Albion Monitor /News


Headwaters Facts

by Nicholas Wilson

Only 2 percent of the original virgin redwood forest is in protected parks

Headwaters Grove is the largest untouched virgin redwood wilderness remaining outside state and federal parks. The 3,300-acre grove contains ancient redwoods up to 2000 years old and over 300 ft. in height, and provides habitat for a number of rare or endangered species. It is named for its location at the headwaters of several rivers and streams about 10 miles southeast of Eureka, California.

In 1850 there were two million acres of virgin Coast Redwood forest in the world, all in a narrow coastal band in Northern California and a short way into Oregon. In the past 145 years, over 96 percent of the redwood forest has been logged, mostly by clearcutting and burning. Only 2 percent of the original virgin forest is in protected parks.

The Headwaters Forest Complex includes five other groves of ancient redwoods, second growth forest and recently clearcut lands which connect them.
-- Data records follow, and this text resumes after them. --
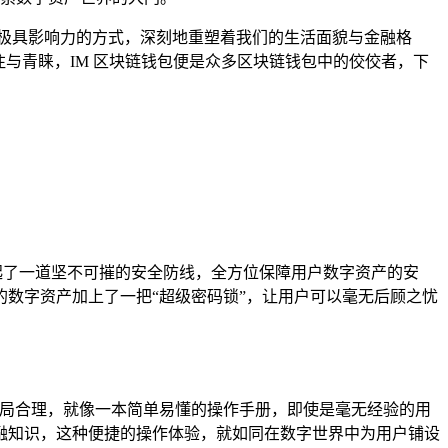
极具影响力的方式，深刻地重塑着我们的生活面貌与金融格
与青睐，IM 区块链钱包便是众多区块链钱包中的佼佼者，下
起了一道坚不可摧的安全防线，全方位保障用户数字资产的安
数字资产加上了一把“超级密码锁”，让用户可以毫无后顾之忧
布局合理，就像一本简单易懂的操作手册，即使是毫无经验的用
融知识，这种便捷的操作体验，就如同在数字世界中为用户铺设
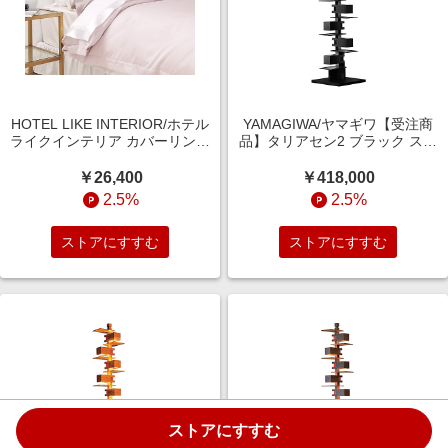
HOTEL LIKE INTERIOR/ホテル
YAMAGIWA/ヤマギワ【受注商
ライクインテリア カバーリング
品】タリアセン2 ブラック スタ
400TCコットンサテン(ローズク
ンドライト【三越伊勢丹/公式】
ォーツ) 枕カバー【三越伊勢丹/
￥26,400
￥418,000
公式】
2.5%
2.5%
ストアにすすむ
ストアにすすむ
ストアにすすむ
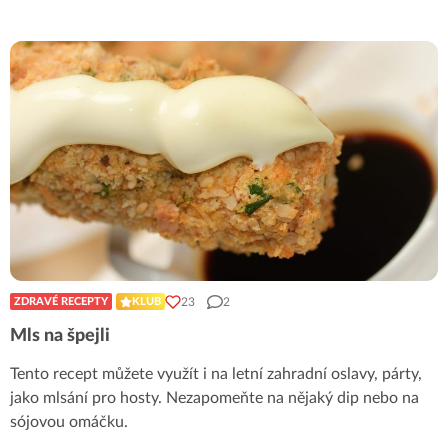
23
2
ZDRAVÉ RECEPTY
KLUB
Mls na špejli
Tento recept můžete využít i na letní zahradní oslavy, párty,
jako mlsání pro hosty. Nezapomeňte na nějaký dip nebo na
sójovou omáčku.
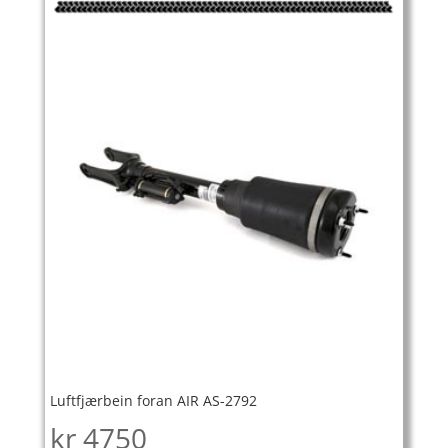
Luftfjærbein foran AIR AS-2792
kr
4750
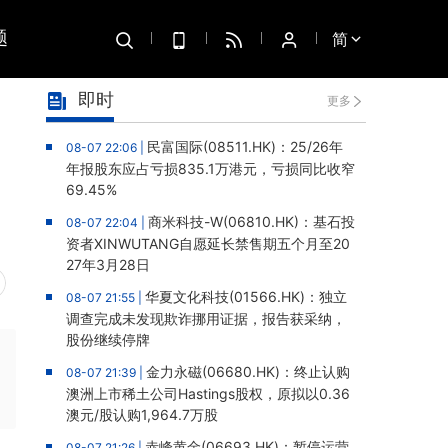
题
简
即时
更多
民富国际(08511.HK)：25/26年
08-07 22:06 |
年报股东应占亏损835.1万港元，亏损同比收窄
69.45%
商米科技-W(06810.HK)：基石投
08-07 22:04 |
资者XINWUTANG自愿延长禁售期五个月至20
27年3月28日
华夏文化科技(01566.HK)：独立
08-07 21:55 |
调查完成未发现欺诈挪用证据，报告获采纳，
股份继续停牌
金力永磁(06680.HK)：终止认购
08-07 21:39 |
澳洲上市稀土公司Hastings股权，原拟以0.36
澳元/股认购1,964.7万股
赤峰黄金(06693.HK)：暂停运营
08-07 21:26 |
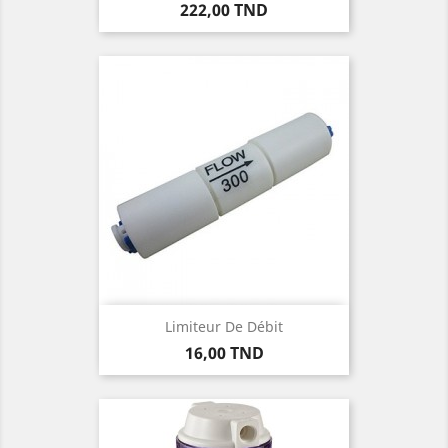
Prix
222,00 TND
Limiteur De Débit
Prix
16,00 TND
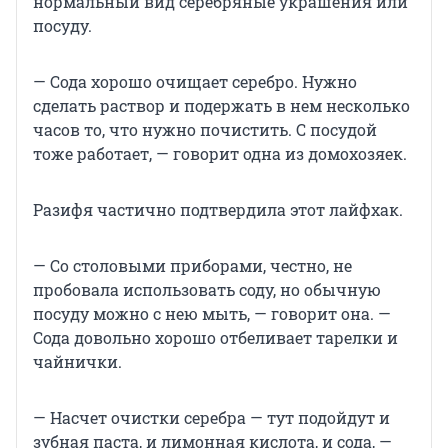
нормальный вид серебряные украшения или
посуду.
— Сода хорошо очищает серебро. Нужно
сделать раствор и подержать в нем несколько
часов то, что нужно почистить. С посудой
тоже работает, — говорит одна из домохозяек.
Разифя частично подтвердила этот лайфхак.
— Со столовыми приборами, честно, не
пробовала использовать соду, но обычную
посуду можно с нею мыть, — говорит она. —
Сода довольно хорошо отбеливает тарелки и
чайнички.
— Насчет очистки серебра — тут подойдут и
зубная паста, и лимонная кислота, и сода, —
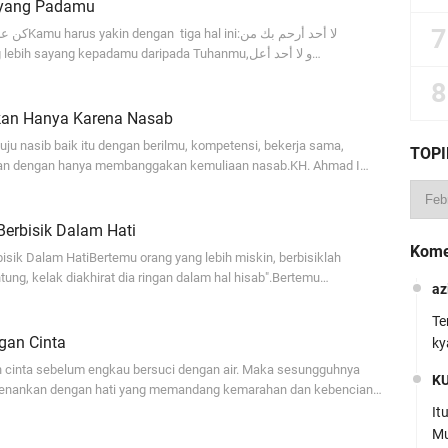
ayang Padamu
ربكTidak ada yang lebih sayang kepadamu daripada Tuhanmu,و لا أحد أعل…
kan Hanya Karena Nasab
ju nasib baik itu dengan berilmu, kompetensi, bekerja sama,
TOPI
 bukan dengan hanya membanggakan kemuliaan nasab.KH. Ahmad I…
 Berbisik Dalam Hati
Kome
bisik Dalam HatiBertemu orang yang lebih miskin, berbisiklah
tung, kelak diakhirat dia ringan dalam hal hisab".Bertemu…
az
Te
gan Cinta
ky
 cinta sebelum engkau bersuci dengan air. Maka sesungguhnya
K
erkenankan dengan hati yang memandang kemarahan dan kebencian…
It
Mu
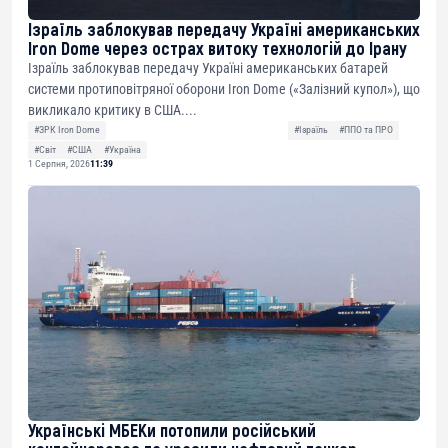
Ізраїль заблокував передачу Україні американських
Iron Dome через острах витоку технологій до Ірану
Ізраїль заблокував передачу Україні американських батарей
системи протиповітряної оборони Iron Dome («Залізний купол»), що
викликало критику в США....
#ЗРК Iron Dome
#Ізраїль
#ППО та ПРО
#Світ
#США
#Україна
1 Серпня, 2026
11:39
Українські МБЕКи потопили російський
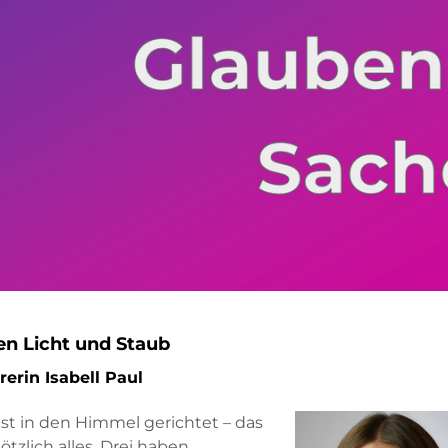
n Licht und Staub
rerin Isabell Paul
 ist in den Himmel gerichtet – das
ötzlich alles. Drei haben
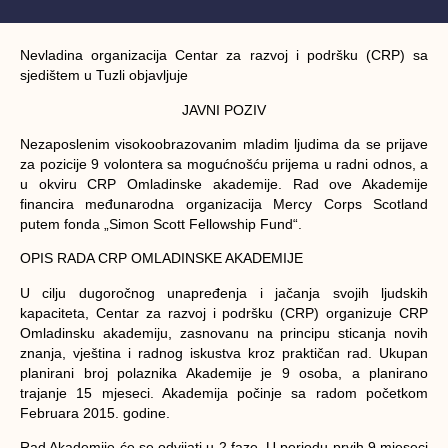
Nevladina organizacija
Centar za razvoj i podršku (CRP
) sa
sjedištem u Tuzli objavljuje
JAVNI POZIV
Nezaposlenim visokoobrazovanim mladim ljudima da se prijave
za pozicije 9 volontera sa mogućnošću prijema u radni odnos, a
u okviru
CRP Omladinske akademije
. Rad ove Akademije
financira međunarodna organizacija Mercy Corps Scotland
putem fonda „Simon Scott Fellowship Fund“.
OPIS RADA CRP OMLADINSKE AKADEMIJE
U cilju dugoročnog unapređenja i jačanja svojih ljudskih
kapaciteta, Centar za razvoj i podršku (CRP) organizuje
CRP
Omladinsku akademiju
, zasnovanu na principu sticanja novih
znanja, vještina i radnog iskustva kroz praktičan rad.
Ukupan
planirani broj polaznika Akademije je 9 osoba
, a planirano
trajanje 15 mjeseci. Akademija počinje sa radom početkom
Februara 2015. godine.
Rad Akademije će se odvijati u 2 faze. U periodu prvih 9 mjeseci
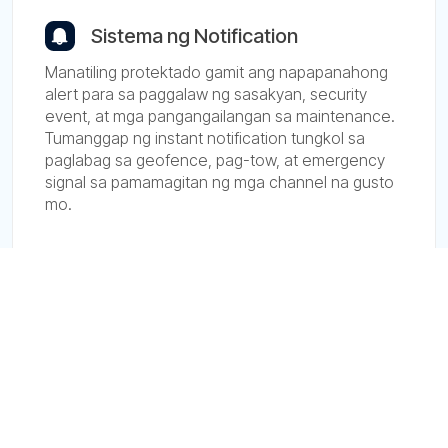
Sistema ng Notification
Manatiling protektado gamit ang napapanahong
alert para sa paggalaw ng sasakyan, security
event, at mga pangangailangan sa maintenance.
Tumanggap ng instant notification tungkol sa
paglabag sa geofence, pag-tow, at emergency
signal sa pamamagitan ng mga channel na gusto
mo.
Mga Tool para sa Service Provider
Komprehensibong hanay ng mga tool para sa
operasyon ng negosyo, kasama ang integrasyon
sa Stripe at PayPal para sa client invoicing,
awtomatikong user blocking, kakayahan sa
remote na teknikal na suporta, at iba pa.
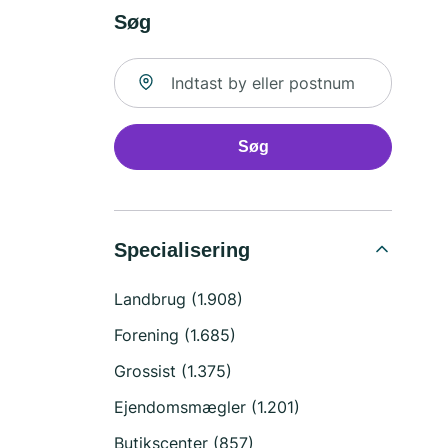
Søg
Søg efter sted
Søg
Specialisering
Landbrug (1.908)
Forening (1.685)
Grossist (1.375)
Ejendomsmægler (1.201)
Butikscenter (857)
For nearly a decade efforts have been made to prevent the logging of Headwaters by federal acquisition. Headwaters is on land owned by Pacific Lumber Company (PL) of Scotia, California.

Pacific Lumber, once a locally-owned model of conservative forestry, was the target of corporate raider Charles Hurwitz and his Houston-based Maxxam Corporation. After a 1985 hostile takeover financed by selling over $750 million in junk bonds through the felonious Michael Milken and the infamous brokerage firm of Drexel Burnham Lambert, Hurwitz raided the PL employee pension fund and nearly tripled the rate of logging to pay off the acquisition debt. PL has cut over half its old-growth forest since the takeover, according to Senator Barbara Boxer. Hurwitz had used a Texas savings bank which he controlled to purchase many of the junk bonds issued by the brokerage. The taxpayers later picked up a tab of $1.6 billion to bail out Hurwitz's bank.

Late Friday afternoon, San Francisco Federal Judge Maxine Chesney issued a temporary restraining order (TRO) stopping cutting under PL's three salvage logging exemptions, which cover 186,000 acres of PL's timberlands in the Headwaters complex. The TRO lasts a week, until a hearing on a longer-term injunction. The issue before the court is whether PL should be allowed to get around normal regulation of logging by using a salvage exemption to the Forest Practice Act Rules to take all the fallen trees plus up to 10 percent of the standing trees in virgin redwood forest without submitting a timber harvest plan and without any inspection, regulation, environmental or wildlife review by state agencies.